The seed had been planted. I could not get it out of my mind. There was absolutely nothing wrong with the phone I have. “I am becoming a geek, wanting every new thing that comes along.” I could not think of a single reason to buy a new phone except that I wanted it. I had a severe case of new phone fever.
I browsed the Apple website. It only comes in black and silver. Apple finally figured out that the first thing people do is buy a cover for their new cell. And they had covers, silicone and leather covers in every shade of the rainbow. I felt my resistance melting.
I mentioned to honey that I would like to have a new phone.
“They will be coming out with a new model in a few months. You might as well wait till then.”
I couldn’t wait.
We were soon off to AT&T. The sales person was at the door to greet us. “What do you need today?” he asked. “I want a new iPhone X,” I confessed, as the dollar signs flashed in his eyes. I gave him my phone number and he looked up the story of my electronic life. Everything was in the computer except my passwords. He had exactly what I wanted in stock. His fingers fairly flew as he transferred my data from the iCloud to the new phone.

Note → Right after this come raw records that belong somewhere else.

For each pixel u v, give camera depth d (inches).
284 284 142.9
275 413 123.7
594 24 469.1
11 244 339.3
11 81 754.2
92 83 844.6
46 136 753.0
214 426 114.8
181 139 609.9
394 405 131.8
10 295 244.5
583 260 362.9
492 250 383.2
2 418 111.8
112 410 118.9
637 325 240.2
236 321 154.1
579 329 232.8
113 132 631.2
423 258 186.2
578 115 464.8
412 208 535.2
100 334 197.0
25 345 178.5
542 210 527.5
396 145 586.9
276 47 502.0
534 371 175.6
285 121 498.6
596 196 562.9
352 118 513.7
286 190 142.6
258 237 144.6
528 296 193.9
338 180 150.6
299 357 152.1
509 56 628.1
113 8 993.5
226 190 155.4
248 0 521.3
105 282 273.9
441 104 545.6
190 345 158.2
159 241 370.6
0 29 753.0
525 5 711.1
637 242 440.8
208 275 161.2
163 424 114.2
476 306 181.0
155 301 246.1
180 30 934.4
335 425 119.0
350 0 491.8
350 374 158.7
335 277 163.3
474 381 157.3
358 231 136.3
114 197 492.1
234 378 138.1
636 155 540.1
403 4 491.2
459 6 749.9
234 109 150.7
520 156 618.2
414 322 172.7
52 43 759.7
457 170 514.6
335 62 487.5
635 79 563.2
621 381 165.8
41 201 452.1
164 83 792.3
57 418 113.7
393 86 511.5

“A case — I want a case,” I said, “bright pink.” Bright pink was out of stock. He showed me some other cases, which I didn’t like. I suddenly remembered that pink Otterbox I had before my current phone. I hated it. I quickly changed my mind. “I will take the red one.” So red it was.

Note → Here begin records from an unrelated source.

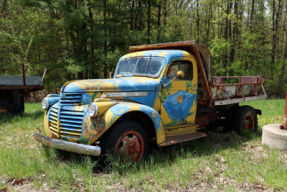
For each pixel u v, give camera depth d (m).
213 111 6.27
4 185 3.41
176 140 4.65
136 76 5.11
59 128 4.10
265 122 8.11
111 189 3.38
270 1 24.38
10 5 21.88
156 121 4.29
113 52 20.14
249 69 22.98
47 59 22.73
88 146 3.61
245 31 22.14
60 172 3.70
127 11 20.98
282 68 23.47
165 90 4.80
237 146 5.34
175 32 21.44
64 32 20.98
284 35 27.59
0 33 17.67
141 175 3.70
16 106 8.63
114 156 3.81
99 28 19.67
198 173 3.94
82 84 4.11
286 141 5.06
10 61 20.08
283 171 3.88
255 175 3.81
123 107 3.91
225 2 22.34
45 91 25.56
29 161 4.07
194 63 5.28
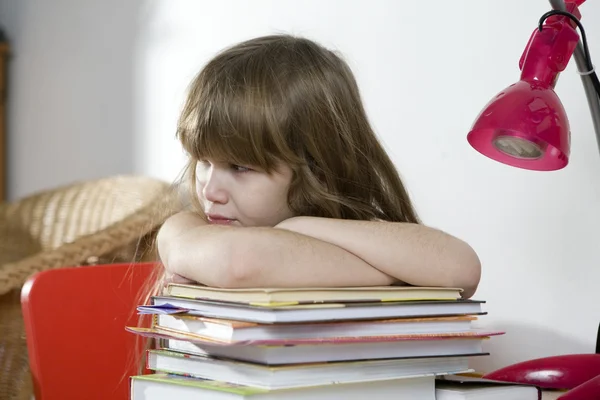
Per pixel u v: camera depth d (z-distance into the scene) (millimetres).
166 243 1055
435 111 1658
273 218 1050
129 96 2594
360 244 940
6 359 1673
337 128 1104
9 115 3215
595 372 1109
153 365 934
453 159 1626
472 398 877
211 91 1041
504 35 1522
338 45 1881
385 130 1772
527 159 951
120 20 2627
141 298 1389
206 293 875
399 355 850
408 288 876
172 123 2400
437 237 971
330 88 1105
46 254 1762
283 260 895
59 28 2928
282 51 1100
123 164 2631
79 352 1363
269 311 775
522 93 917
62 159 2936
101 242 1815
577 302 1423
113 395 1381
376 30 1785
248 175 1029
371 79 1801
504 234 1538
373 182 1178
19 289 1713
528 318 1500
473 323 1596
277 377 773
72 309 1366
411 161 1714
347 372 816
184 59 2361
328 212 1073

I already knew the retail prices from the Apple website, so I did not have a heart attack or go into sticker shock when I saw the bill. “Can I trade in my old one?” I asked. Yes, I could — except I had a passcode set up in “restrictions.” I had not the foggiest idea what it could be.
“We can’t take it as a trade unless you remember the code to unlock it. If you remember it later, you can come back and we will take it off your bill.” Naturally, I was not going to change my mind at this point, so I handed over my plastic card and the deed was soon done.
The new phone has a lot of features I will have to learn. There is no belly button at the bottom. You have to swipe instead. The main change, though, is that it recognizes your face and unlocks without a code or a fingerprint. Technology is getting almost scary.
The next day I hacked and hacked for hours on my old phone. I tried every password I could think of to unlock it. It was frustrating! Why did I set up a restriction passcode anyhow? As a last resort, I tried my phone number and the phone magically unlocked. I could not believe it.
I’m a happy hacker now and can play with my new red phone. Let’s see now, what is my new passcode? Oh, wait, I don’t need one. It recognizes my face.